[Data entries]
---

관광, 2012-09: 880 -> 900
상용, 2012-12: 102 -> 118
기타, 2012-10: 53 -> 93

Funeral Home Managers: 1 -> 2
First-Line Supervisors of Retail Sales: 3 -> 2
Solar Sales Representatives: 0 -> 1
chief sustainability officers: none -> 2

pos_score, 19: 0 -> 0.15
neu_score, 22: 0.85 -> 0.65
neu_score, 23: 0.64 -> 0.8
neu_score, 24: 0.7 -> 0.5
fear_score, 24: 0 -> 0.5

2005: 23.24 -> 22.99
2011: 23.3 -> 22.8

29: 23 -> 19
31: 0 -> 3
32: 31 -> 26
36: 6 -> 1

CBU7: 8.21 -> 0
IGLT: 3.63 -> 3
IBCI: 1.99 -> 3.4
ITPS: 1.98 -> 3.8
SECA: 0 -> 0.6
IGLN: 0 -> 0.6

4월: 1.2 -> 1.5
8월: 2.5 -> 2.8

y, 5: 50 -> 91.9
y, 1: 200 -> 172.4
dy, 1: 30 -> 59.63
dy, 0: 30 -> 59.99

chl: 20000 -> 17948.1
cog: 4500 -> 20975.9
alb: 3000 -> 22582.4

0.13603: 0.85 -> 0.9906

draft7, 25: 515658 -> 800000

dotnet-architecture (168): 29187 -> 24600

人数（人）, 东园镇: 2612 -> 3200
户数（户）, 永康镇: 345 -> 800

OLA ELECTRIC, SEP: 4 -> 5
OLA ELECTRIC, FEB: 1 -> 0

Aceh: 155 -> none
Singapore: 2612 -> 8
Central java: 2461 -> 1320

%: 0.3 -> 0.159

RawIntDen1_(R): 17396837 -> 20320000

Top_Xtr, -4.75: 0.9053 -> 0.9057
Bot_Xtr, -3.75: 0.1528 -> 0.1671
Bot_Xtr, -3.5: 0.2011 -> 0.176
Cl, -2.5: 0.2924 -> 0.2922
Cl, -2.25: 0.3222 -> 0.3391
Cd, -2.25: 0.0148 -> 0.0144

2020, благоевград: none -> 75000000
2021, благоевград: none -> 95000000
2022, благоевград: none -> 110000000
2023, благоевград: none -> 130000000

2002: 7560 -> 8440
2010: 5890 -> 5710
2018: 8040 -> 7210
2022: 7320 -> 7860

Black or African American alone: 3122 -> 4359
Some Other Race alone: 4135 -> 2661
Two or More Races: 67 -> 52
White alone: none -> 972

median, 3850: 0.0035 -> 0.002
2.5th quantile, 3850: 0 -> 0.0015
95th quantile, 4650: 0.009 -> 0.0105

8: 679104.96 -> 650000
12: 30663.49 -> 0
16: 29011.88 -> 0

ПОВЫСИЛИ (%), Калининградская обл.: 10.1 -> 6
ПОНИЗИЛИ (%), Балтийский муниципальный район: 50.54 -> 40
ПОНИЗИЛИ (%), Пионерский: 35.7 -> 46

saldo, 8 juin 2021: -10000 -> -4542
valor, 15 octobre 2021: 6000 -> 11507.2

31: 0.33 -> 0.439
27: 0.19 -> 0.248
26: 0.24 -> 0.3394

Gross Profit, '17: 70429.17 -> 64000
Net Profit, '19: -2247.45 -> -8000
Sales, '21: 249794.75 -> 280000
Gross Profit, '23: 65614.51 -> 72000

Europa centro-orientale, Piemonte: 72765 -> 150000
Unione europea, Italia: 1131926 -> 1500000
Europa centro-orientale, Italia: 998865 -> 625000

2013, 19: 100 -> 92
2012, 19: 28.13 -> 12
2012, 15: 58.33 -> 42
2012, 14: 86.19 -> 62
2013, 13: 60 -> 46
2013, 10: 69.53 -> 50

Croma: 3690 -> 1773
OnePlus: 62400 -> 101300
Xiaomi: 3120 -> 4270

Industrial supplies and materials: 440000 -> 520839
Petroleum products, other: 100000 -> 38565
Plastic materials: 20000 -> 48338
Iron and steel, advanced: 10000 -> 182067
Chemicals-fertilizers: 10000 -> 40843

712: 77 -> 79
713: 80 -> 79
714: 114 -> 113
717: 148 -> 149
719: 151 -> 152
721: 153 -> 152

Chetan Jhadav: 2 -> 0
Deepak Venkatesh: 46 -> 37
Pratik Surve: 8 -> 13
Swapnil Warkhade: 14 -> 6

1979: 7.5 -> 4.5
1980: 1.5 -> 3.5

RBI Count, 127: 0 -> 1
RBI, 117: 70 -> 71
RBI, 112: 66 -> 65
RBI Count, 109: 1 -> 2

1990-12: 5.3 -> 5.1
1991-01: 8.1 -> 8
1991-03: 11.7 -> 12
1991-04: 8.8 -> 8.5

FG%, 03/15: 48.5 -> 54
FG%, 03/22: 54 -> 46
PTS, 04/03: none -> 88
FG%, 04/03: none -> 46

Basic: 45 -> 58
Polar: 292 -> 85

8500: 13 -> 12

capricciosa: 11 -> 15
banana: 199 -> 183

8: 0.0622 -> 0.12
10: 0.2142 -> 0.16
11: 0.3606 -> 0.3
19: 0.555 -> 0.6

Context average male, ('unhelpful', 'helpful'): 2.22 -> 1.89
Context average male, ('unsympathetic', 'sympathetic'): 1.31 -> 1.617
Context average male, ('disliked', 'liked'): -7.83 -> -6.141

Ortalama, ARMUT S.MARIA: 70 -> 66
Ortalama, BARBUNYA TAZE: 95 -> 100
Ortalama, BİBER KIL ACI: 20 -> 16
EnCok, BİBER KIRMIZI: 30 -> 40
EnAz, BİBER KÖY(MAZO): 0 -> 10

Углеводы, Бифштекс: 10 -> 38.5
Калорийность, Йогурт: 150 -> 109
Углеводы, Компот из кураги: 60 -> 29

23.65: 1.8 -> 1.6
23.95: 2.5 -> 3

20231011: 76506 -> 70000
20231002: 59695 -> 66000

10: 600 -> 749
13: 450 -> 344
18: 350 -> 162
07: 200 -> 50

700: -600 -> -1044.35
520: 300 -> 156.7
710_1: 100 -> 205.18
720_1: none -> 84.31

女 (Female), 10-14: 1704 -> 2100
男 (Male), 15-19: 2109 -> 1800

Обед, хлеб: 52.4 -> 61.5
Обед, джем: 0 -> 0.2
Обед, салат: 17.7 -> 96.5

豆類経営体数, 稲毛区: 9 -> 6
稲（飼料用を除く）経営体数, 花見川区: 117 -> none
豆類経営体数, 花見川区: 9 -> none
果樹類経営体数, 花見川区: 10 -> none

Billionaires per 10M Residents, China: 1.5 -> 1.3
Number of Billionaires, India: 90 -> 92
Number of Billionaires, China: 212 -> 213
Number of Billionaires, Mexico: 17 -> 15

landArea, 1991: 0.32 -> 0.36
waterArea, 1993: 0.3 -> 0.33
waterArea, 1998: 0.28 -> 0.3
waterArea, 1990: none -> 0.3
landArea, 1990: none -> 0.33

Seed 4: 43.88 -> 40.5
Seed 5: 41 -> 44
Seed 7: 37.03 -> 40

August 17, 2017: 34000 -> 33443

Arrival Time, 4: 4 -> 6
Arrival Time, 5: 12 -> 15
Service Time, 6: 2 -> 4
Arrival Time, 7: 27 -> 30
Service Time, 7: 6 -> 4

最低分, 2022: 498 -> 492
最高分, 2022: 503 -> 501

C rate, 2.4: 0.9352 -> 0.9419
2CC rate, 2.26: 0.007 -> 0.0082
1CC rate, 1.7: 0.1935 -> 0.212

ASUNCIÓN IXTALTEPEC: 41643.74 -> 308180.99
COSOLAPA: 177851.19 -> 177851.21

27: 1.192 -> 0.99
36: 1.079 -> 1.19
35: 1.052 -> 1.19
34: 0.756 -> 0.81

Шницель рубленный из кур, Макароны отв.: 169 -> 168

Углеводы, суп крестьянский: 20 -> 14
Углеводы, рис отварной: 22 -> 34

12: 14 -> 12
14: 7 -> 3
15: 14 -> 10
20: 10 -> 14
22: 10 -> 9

---

Directive — Only one stretch of the data above is needed. Restate it word for word, from the line containing "Chemicals-fertilizers: 10000 -> 40843" through the line containing "PTS, 04/03: none -> 88", both ends included.

Answer to the problem —
Chemicals-fertilizers: 10000 -> 40843

712: 77 -> 79
713: 80 -> 79
714: 114 -> 113
717: 148 -> 149
719: 151 -> 152
721: 153 -> 152

Chetan Jhadav: 2 -> 0
Deepak Venkatesh: 46 -> 37
Pratik Surve: 8 -> 13
Swapnil Warkhade: 14 -> 6

1979: 7.5 -> 4.5
1980: 1.5 -> 3.5

RBI Count, 127: 0 -> 1
RBI, 117: 70 -> 71
RBI, 112: 66 -> 65
RBI Count, 109: 1 -> 2

1990-12: 5.3 -> 5.1
1991-01: 8.1 -> 8
1991-03: 11.7 -> 12
1991-04: 8.8 -> 8.5

FG%, 03/15: 48.5 -> 54
FG%, 03/22: 54 -> 46
PTS, 04/03: none -> 88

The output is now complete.